Colic accounts for the majority of emergency calls we receive.
Colic is a general term referring to abdominal pain. Colic symptoms range from horses being off feed, agitated and uncomfortable to violent and relentless thrashing and rolling. Evidence of any such signs should merit a prompt call to veterinarian.
Colic can be caused from intestinal gas pain, indigestion, blockage or impaction of feed in the intestine, intestinal displacement, entrapment or twisting of a section of intestine. There are also other causes. Colic which starts out mild and simple may progress to a serious and life threatening problem if not seen promptly and properly.
As veterinarians our role is to assess the level of pain and gather information to search for its origin. This is begun by careful gathering of vital signs, a thorough discussion of the horse’s history and often transrectal palpation of the abdomen. Colic care often involves medication, nasogastric intubation and drenching, analysis of abdominal fluid, ultrasonography, blood work, hospitalization and intravenous fluid therapy.
Preventing colic is accomplished by a number of means, most having to do with good husbandry. Regular and consistent feeding times, consistency of feed quality and quantity, exercise, ready access to clean fresh water, routine and proper dental care, and regular anti-parasitic treatment are all part of successful management. Your particular circumstance may necessitate other means.

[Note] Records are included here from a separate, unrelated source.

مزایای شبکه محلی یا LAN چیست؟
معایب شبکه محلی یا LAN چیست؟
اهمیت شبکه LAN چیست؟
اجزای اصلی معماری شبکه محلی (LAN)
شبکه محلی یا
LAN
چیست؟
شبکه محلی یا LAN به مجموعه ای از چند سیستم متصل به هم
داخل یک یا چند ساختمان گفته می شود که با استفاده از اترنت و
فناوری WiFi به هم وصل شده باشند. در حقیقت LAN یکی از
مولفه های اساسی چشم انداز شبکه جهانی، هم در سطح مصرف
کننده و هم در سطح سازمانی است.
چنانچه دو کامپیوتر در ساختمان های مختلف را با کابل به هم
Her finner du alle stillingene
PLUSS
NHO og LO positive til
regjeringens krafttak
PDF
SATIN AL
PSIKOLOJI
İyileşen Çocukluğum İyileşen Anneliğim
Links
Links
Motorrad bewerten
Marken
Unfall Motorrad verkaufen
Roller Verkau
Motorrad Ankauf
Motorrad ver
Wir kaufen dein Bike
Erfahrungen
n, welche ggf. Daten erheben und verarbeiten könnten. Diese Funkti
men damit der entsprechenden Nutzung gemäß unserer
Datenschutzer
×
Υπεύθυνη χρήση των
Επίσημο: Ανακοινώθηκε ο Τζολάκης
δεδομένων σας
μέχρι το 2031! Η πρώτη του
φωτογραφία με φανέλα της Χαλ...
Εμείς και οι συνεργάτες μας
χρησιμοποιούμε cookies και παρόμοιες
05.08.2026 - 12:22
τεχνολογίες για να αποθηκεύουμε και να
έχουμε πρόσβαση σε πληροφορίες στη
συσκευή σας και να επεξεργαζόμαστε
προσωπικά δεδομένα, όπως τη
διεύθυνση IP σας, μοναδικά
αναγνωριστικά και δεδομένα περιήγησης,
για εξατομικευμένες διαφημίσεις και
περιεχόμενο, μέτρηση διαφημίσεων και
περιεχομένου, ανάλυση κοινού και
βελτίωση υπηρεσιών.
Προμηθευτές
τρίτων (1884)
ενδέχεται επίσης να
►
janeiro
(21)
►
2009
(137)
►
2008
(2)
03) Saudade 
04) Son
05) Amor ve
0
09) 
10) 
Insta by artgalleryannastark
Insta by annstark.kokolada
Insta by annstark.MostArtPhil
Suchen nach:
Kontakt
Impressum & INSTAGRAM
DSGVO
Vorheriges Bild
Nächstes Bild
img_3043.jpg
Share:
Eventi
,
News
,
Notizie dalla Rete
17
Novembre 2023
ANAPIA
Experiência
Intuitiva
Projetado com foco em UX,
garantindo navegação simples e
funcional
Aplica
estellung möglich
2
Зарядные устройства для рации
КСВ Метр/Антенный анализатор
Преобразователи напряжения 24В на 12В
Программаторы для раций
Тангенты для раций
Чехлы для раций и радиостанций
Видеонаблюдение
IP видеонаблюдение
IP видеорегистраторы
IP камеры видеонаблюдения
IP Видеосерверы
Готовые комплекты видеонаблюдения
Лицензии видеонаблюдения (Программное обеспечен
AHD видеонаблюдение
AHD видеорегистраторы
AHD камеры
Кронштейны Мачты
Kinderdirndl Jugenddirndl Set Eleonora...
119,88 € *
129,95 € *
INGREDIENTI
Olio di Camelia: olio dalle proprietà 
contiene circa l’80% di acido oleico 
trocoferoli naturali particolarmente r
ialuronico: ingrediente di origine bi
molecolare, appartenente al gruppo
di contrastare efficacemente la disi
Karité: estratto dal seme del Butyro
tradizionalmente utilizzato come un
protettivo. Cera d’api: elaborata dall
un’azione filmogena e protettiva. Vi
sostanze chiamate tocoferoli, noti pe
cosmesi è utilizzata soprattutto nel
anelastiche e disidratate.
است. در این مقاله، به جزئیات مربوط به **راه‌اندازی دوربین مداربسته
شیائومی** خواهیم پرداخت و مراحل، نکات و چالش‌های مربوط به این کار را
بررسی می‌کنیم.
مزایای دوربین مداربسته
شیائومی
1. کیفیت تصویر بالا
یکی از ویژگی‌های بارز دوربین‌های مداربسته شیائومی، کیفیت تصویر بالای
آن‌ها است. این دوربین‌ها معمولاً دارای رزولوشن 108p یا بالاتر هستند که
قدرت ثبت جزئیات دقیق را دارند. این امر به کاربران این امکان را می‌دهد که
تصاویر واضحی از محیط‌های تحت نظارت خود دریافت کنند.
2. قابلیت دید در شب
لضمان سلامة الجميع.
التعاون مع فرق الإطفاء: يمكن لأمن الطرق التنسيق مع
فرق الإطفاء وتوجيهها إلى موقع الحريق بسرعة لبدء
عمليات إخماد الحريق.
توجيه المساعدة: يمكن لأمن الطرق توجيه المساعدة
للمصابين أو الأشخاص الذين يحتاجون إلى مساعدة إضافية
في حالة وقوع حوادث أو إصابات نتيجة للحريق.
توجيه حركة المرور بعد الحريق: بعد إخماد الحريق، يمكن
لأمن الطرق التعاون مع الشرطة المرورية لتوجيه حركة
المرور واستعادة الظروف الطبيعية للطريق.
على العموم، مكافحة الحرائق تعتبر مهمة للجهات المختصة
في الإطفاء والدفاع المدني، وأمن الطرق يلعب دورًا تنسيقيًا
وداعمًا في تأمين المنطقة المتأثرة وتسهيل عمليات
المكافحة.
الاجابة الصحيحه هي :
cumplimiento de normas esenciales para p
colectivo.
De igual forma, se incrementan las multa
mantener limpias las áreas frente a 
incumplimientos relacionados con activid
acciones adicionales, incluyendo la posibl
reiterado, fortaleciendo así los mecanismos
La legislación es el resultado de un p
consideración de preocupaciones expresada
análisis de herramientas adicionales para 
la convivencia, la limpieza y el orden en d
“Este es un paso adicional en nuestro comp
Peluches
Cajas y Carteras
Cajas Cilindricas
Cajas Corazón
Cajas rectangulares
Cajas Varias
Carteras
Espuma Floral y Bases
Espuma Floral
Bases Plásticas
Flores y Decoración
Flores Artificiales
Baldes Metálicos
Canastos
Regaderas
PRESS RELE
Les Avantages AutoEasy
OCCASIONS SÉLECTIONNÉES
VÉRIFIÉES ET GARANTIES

Your horse may be exhibiting some of these symptoms if he is experiencing a bout with colic: Depressed, rolling, kicking and/or biting at their belly, restless, may or may not be off their feed. If they are rolling, it is best to keep them on their feet by quietly hand walking them. If they are lying quietly, let them rest. Remove any sources of feed: mangers, pasture, etc. Have they recently passed any manure? If so, is it normal, dry or runny?
Take their vital signs - heart rate, respiration rate, temperature and take a peek at their gums - color & moistness. Check their capillary refill time by pressing your finger into the gum above their incisors and note how long it takes to pink back up. Do not give any pain medication until you have talked with the veterinarian.
It is our goal to respond to colic pain promptly and properly. If this course is followed we have the best chance of avoiding serious problems and of returning your horse to its normal happy existence and work!